Окаянная сила - Трускиновская Далия Мейеровна 19 стр.


Младшая, Неонила, при чтении диковинной молитвы лишь кивала, приоткрыв рот, и по лицу ее было ясно - старается запомнить, чтобы при случае применить.

Но не стала Алена внушать добродушным бабам, что молитовка их - еретическая. Напротив - поблагодарила, поклонилась и пошла, как ей было указано, шепча про себя "Отче наш" и надеясь таким образом замолить грех соучастия в том неправильном к Господу обращении.

Более никто ей по дороге не попался.

Она шла и шла, нигде не обнаруживая ни признаков жилья, слева оказалась крутоберегая Шелонь, справа - сжатое поле, по местам еще несколько несвезенных копен, за полем - обещанный темный лес, далекий и пока еще не страшный.

Баб-грибниц Алена повстречала с утра, когда роса давно сошла, а когда приблизилась к тому месту, где Северка впадала в Шелонь, уж близился вечер. Желая отыскать Родимицу засветло, Алена даже не присаживалась перекусить, а на ходу сжевала ломоть хлеба с печеной луковицей, запила водицей из Шелони. И лоб на ходу перекрестила, пробормотав: "Господи, благослови ести и пити!", хоть и стыдно было за такую поспешность. Но меньше всего хотелось Алене ночевать в лесу, да еще столь дремучем.

Двор Родимицы обнаружился примерно там, где и обещала Катерина, - за густым, вперемежку с крапивой, и гнилым малинником, и обнесенный плетнем, но плетень тот курица бы крылом смахнула, до того был убог.

Мовня, очевидно, стояла на самом берегу извилистой Северки, что в хозяйстве и удобно - воду носить недалеко. Алена знала, что в здешних краях любят мыться и париться, мовню могут истопить и дважды в неделю, не в пример иным московским боярам, считавшим, что похлестаться веником раз в месяц - и то уж неслыханная чистоплотность.

Алена отыскала пролаз в плетне и нерешительно вошла во двор.
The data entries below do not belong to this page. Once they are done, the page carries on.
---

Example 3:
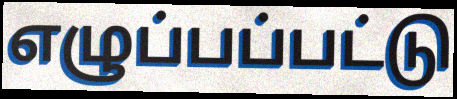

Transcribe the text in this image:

எழுப்பப்பட்டு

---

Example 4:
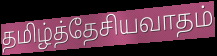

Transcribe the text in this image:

தமிழ்த்தேசியவாதம்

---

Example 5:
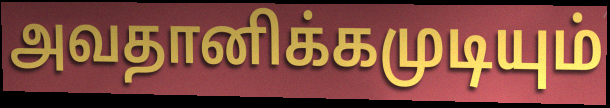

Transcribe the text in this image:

அவதானிக்கமுடியும்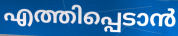
എത്തിപ്പെടാൻ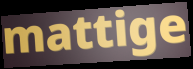
mattige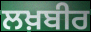
ਲਖ਼ਬੀਰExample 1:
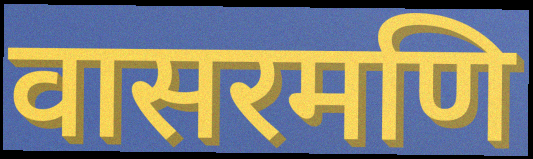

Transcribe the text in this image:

वासरमणि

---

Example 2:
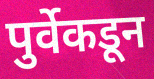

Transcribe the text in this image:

पुर्वेकडून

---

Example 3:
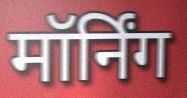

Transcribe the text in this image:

मॉर्निंग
Пусто там было - от такой пустоты жуть на человека нападает. Пусто и тихо до умопомрачения, как будто незримый топор обрубил вдруг и птичьи голоса, и прочий лесной шум. Ни пса, ни кота, ни даже курицы щипаной…

Вдруг раздалось карканье множества глоток - целая туча ворон, неведомо откуда взявшихся в чистом небе, опустилась на крышу избы, на плетень, на сухую березу.
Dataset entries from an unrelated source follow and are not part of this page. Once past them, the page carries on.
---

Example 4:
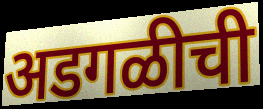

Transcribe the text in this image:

अडगळीची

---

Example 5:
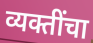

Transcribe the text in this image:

व्यक्तींचाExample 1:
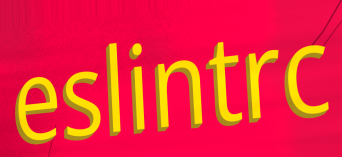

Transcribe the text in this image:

Алена ахнула - ей почудилось, что и крыша, и плетень прогнулись от птичьей тяжести, а береза и вовсе покривилась.

И захотелось опрометью кинуться прочь.

Она так бы и сделала!

Но голос Карпыча вдруг окликнул ее, укоризненный голос старца, сознающего всю власть над ней.

- Девка!..

Было в нем предостереженье пополам с упреком.

Не на то дал Карпыч Алене прикопленные на помин души деньги, чтобы ей сейчас уносить ноги со двора Родимицы, Кореленки, или как там звали ту Устинью… Не для того он смертушку на себя накликал, чтобы ей, дуре, так с проклятьем и помереть. И укладка в узле - тоже ведь передать нужно…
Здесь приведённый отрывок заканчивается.